SELECTED EXTRACT: Begin

Welcome to another NZADDs update.
The significance for those of us interested in New Zealand aid is captured in the first paragraphs of one of them:
“A New Zealand police training project about to start in the troubled Indonesian territory of West Papua this year has been described by Papuans as “the same as sending money to kill us”.
Police began training their Indonesian counterparts in 2009 in a pilot scheme. Last October, Foreign Minister Murray McCully extended the project to a $6.34 million, three-year-long commitment. “This is an excellent opportunity for New Zealand to contribute to Indonesia’s peace and prosperity by improving professional community policing,” he said. But some Papuan lawyers, church leaders, human rights workers and journalists say local police actions have worsened since New Zealand’s involvement, with Indonesia using it as a front to appease Western powers.” [Note that the reporting makes it sound as if the programme is both about to start and already up and running — from the looks of this Green Party press release the latter is the case].
We don’t know anything about the specifics of this particular programme (we’d love to know more though, please feel free to share any information you have). However, a couple of general observations seem worth noting.
It is possible that the scenario as reported points to a genuine aid dilemma. Plausibly, by engaging and using aid money to help train police in the importance of human rights, the programme could be an example of how aid can help, and an example of why engagement sometimes makes sense, even in problematic contexts. On the other hand, this may well be a case where it is simply better to disengage — to conclude that aid can achieve little positive change and possibly even enable abuses.

SELECTED EXTRACT: End

**EXPLORE THE MATERIAL**
**A)** Pull out the lines of the records from the very first one through the line containing "Professional Mobile", including both, and reproduce them word for word.
**B)** Extend the NZADDs update on New Zealand's police training aid in West Papua, starting after its final sentence.
The records that follow are unrelated to the NZADDs update on New Zealand aid.

STORED DATA: Begin

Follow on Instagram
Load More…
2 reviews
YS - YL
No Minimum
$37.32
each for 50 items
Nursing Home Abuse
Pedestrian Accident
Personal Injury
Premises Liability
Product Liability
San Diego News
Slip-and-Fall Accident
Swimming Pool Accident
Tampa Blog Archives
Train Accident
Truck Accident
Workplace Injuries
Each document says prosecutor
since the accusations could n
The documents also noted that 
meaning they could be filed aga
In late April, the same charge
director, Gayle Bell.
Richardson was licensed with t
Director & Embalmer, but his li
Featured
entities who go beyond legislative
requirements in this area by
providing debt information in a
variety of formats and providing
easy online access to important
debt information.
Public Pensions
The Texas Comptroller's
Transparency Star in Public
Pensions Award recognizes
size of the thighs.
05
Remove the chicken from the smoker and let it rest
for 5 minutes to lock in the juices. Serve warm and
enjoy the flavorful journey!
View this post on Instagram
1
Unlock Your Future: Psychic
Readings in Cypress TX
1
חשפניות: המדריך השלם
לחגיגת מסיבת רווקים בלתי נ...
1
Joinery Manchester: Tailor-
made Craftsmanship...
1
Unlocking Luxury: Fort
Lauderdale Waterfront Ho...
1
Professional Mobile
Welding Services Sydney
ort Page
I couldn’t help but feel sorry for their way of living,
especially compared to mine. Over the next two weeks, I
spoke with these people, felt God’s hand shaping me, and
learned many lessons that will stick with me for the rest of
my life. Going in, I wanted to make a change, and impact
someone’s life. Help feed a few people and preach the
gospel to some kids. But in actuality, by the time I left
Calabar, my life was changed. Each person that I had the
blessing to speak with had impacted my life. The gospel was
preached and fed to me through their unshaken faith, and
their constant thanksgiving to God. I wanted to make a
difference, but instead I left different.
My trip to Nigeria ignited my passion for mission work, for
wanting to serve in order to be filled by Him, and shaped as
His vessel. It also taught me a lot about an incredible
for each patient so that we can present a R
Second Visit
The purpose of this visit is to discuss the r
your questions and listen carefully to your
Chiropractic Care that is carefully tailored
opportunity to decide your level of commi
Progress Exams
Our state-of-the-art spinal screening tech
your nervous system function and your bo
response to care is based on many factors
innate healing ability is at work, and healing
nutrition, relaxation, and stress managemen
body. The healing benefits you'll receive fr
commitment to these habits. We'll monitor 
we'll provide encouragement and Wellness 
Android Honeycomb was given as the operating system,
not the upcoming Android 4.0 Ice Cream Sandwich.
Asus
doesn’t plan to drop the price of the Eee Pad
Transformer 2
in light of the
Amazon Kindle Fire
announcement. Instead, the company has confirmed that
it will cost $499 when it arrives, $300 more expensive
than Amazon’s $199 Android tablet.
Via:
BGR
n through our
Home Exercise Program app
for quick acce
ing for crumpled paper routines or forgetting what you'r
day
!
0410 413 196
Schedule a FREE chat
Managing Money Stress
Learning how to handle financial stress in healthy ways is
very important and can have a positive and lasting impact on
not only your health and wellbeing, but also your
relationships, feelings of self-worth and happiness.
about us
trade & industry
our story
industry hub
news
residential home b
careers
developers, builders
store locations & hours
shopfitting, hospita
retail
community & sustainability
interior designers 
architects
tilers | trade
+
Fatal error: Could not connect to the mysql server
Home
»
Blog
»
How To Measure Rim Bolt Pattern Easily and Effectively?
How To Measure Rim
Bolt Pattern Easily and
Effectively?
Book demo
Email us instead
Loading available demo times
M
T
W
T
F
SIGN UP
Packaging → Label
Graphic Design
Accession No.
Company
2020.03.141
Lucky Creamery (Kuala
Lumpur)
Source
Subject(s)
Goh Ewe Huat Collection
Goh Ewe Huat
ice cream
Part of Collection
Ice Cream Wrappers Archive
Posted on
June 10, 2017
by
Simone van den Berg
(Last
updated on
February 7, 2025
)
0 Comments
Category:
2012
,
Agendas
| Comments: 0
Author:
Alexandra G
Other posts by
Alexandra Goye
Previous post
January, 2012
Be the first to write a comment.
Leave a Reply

STORED DATA: End

**ANSWERS BY ITEM**
**A)**
Follow on Instagram
Load More…
2 reviews
YS - YL
No Minimum
$37.32
each for 50 items
Nursing Home Abuse
Pedestrian Accident
Personal Injury
Premises Liability
Product Liability
San Diego News
Slip-and-Fall Accident
Swimming Pool Accident
Tampa Blog Archives
Train Accident
Truck Accident
Workplace Injuries
Each document says prosecutor
since the accusations could n
The documents also noted that 
meaning they could be filed aga
In late April, the same charge
director, Gayle Bell.
Richardson was licensed with t
Director & Embalmer, but his li
Featured
entities who go beyond legislative
requirements in this area by
providing debt information in a
variety of formats and providing
easy online access to important
debt information.
Public Pensions
The Texas Comptroller's
Transparency Star in Public
Pensions Award recognizes
size of the thighs.
05
Remove the chicken from the smoker and let it rest
for 5 minutes to lock in the juices. Serve warm and
enjoy the flavorful journey!
View this post on Instagram
1
Unlock Your Future: Psychic
Readings in Cypress TX
1
חשפניות: המדריך השלם
לחגיגת מסיבת רווקים בלתי נ...
1
Joinery Manchester: Tailor-
made Craftsmanship...
1
Unlocking Luxury: Fort
Lauderdale Waterfront Ho...
1
Professional Mobile

**B)**
For an aid agency such a dilemma is hard to negotiate even at the best of times. And these are not the best of times for New Zealand aid. Rather, they are a time when advancing New Zealand’s national interest is an explicit purpose of our ODA. And given this, it is hard to be confident our engagement with Indonesia on this work is genuinely driven by a desire to improve policing and through it the welfare of West Papuans. And this in turn is a very good illustration of why it is crucial that New Zealand give our aid genuinely motivated by a desire to help. Politicians like Minister McCully may believe aid can be a win/win endeavour, where we can help ourselves while helping others. But there are many situations — like the West Papua example — where this is not the case, and where if we are not careful our aid will help only in doing harm.
If any of you have time to put in an OIA request for more information on the policing programme in West Papua we are happy to give advice on how, and to share any useful information you may dig up.
Back in the less troubling world of abstractions the internet is currently churning out an abundance of fascinating writing on aid. If you have a few spare moments the following are all well worth your time:
Simon Maxwell on the future of aid.
Claire Melamed (and the ODI team) doing their best to puncture a bunch of myths about aid and development.
Kevin Watkins explaining why he thinks inequality matters, and deftly dissing Lant Pritchett’s theology in the process.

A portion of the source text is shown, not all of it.